There were only ten meters between them. She could get up, cross the distance, and kiss him. It would be worth it just for the look on his face. But if she did that, she wouldn’t stop. He wouldn’t stop. They would have each other here, in this holy temple, with only flowers and trees as their witnesses. Nobody would ever know. But they could never do it again.

Why did it have to be you, Baena? Why couldn’t she have met someone like him but without the poisonous last name?

The answer came to her as if the forest had breathed it in her ear. She wanted him because he was secare. He was sharp, smart, and thoughtful, and yet when the occasion called for it, he acted without hesitation. On the entire planet, nobody but Matias would do.

She had to say something, or she would walk over there and do something she’d regret. “What’s the deal with you and the Vandals?”

She wanted to talk.

Matias glanced at her, perched against the wall, her gray athletic suit draping the contours of her body. The light from the fire tinted her right side with warm orange, the moonlight painted her left with bluish silver, and the nearly weightless fabric of her suit shimmered slightly. Her dark hair fell loose on her shoulders, and her eyes were blue like the leaves of evaners. She looked beautiful and alive, as if the planet had exhaled its magic and conjured her from its breath to taunt him. He wanted to touch her to see if she was real.

The woods spread for many kilometers around them, steeped in night shadows and glowing with delicate color. The temple sat within them like a tiny man-made island, and their fire was its heart.

It felt like they were the last two people on the planet, just him and her.

It was a dangerous fantasy.
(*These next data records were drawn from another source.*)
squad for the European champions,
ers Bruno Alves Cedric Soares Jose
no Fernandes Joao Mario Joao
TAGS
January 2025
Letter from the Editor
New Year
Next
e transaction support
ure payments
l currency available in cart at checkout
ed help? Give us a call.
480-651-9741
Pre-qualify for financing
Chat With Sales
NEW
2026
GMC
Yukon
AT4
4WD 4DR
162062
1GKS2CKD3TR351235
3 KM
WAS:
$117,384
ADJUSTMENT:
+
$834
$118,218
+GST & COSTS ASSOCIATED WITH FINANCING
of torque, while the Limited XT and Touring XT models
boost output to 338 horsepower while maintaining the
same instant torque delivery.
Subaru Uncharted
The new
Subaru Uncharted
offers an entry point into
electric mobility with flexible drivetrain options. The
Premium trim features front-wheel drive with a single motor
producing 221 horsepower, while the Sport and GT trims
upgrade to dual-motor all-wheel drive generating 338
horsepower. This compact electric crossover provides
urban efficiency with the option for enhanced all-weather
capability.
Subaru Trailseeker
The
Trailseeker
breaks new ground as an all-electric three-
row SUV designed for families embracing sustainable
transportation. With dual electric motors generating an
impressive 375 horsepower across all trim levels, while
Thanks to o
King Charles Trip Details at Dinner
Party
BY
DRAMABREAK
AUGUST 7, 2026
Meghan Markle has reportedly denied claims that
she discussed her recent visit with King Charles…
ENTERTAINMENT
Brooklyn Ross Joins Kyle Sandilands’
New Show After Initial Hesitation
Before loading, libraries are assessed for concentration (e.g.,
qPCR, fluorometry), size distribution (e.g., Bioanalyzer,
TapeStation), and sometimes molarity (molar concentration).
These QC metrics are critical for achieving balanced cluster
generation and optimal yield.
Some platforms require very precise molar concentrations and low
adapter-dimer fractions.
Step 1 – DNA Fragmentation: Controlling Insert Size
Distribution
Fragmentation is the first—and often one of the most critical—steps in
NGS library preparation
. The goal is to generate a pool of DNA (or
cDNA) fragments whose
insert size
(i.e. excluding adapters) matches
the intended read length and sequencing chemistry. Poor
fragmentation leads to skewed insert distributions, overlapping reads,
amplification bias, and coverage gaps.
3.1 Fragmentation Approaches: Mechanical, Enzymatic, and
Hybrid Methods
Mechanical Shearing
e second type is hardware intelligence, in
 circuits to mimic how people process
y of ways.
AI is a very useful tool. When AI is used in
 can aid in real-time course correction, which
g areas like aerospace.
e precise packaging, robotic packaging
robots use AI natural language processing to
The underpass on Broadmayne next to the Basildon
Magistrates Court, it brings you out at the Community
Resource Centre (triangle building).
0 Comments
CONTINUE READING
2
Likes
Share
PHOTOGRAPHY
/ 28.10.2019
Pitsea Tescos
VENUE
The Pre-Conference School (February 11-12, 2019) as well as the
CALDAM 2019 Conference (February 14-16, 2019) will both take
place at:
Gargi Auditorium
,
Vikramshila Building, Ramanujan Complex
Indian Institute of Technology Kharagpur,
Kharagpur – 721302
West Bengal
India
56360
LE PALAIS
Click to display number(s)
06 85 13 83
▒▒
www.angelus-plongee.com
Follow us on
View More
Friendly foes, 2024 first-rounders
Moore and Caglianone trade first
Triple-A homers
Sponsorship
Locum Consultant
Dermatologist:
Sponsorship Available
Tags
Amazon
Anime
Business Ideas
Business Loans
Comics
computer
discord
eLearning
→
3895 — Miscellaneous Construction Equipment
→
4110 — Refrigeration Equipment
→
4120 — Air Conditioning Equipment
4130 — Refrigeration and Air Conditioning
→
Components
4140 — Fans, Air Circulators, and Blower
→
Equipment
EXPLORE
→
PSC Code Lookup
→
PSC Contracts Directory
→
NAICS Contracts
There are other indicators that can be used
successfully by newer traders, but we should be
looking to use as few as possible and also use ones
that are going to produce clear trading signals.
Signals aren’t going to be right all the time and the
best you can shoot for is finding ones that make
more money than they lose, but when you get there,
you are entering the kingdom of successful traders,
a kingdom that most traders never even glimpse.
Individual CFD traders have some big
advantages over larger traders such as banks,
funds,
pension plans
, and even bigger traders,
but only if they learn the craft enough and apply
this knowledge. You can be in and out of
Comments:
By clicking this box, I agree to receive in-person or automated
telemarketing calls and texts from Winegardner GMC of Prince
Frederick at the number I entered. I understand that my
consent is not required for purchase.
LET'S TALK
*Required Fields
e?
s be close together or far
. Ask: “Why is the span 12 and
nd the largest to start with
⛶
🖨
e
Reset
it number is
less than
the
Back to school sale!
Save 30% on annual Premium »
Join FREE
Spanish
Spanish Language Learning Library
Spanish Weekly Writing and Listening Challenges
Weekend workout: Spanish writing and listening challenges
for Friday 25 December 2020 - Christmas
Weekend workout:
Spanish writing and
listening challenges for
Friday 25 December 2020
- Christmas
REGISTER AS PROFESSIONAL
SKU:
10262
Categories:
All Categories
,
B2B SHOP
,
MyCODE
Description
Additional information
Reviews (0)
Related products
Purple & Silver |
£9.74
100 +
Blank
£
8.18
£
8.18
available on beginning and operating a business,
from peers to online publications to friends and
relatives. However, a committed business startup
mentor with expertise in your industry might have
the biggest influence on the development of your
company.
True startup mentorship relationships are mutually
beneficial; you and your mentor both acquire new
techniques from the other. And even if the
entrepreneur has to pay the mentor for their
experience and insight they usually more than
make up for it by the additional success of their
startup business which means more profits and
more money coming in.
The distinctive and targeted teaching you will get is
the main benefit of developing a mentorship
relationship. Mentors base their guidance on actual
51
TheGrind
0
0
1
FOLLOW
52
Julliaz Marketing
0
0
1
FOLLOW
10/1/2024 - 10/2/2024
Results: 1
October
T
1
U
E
It swirled in his mind, until he could think of nothing else. Lying a couple of meters away from her was torture, so he got up and moved to the other end of the entrance to put more distance between them. Sitting like this, he could still watch her, confident that he would crush any temptation to touch her before it got the better of him and made him move closer.

And now she wanted to talk. They were sitting too far apart for a conversation.

It had to be a test. Life or fate or the universe was testing him, and he wasn’t sure he wanted to pass.

He got up and approached her. Five meters, four, two . . . this would do. He didn’t trust himself to get any closer. He sat on the stone floor of the ramp, outside the fire’s light, letting the night obscure his expression. He wasn’t sure what she would see in his eyes.

“An answer for an answer?”

Ramona sighed. “Must everything be an exchange?”

“Yes. Everything is an exchange. Everything is transactional. You breathe in, you breathe out. You train, you get stronger. You do someone a favor, and they reciprocate. You should know that better than anyone, Lady Spider.”

“Fine. What do you want?”

Everything.

“In your restaurant, when I told you that I had no guarantee that you wouldn’t stab me in the back, you told me that I had no room to talk of betrayal, considering where and who I came from. I want to know what you meant by that.”

She mulled it over. “I suppose you’d find out eventually. You have a deal. History for history. Start with why you left the planet.”

This woman always went for the jugular. He settled into a comfortable position on the floor.

“My father’s death broke my mother. One morning we woke up, and my aunt greeted us at the breakfast table in her place. She served us a hava crumble she’d baked that morning and explained that our mom needed some time away. That she was going to be gone for a while, until she dealt with everything. I remember she kind of waved her hands around when she said ‘everything.’”

“I can actually picture that. Your aunt is quite frightening.” Ramona shivered.

He imagined himself walking over and putting his arms around her. “My aunt is a lovely person.”

“Lovely but frightening.”

He thought about it. “That’s probably fair. I realized two things, one good, one bad. The bad thing was that me and my sister were included in the everything. We were a burden, like the family, the business, and the house. I never saw my mother in person after that.”

It still hurt. Fifteen years later.

“Is she . . . ?”

“She’s alive. I get timely medical reports from her annual checkups, and occasionally the villa where she stays requires renovations or repairs. I pay the bills. She refuses my calls.”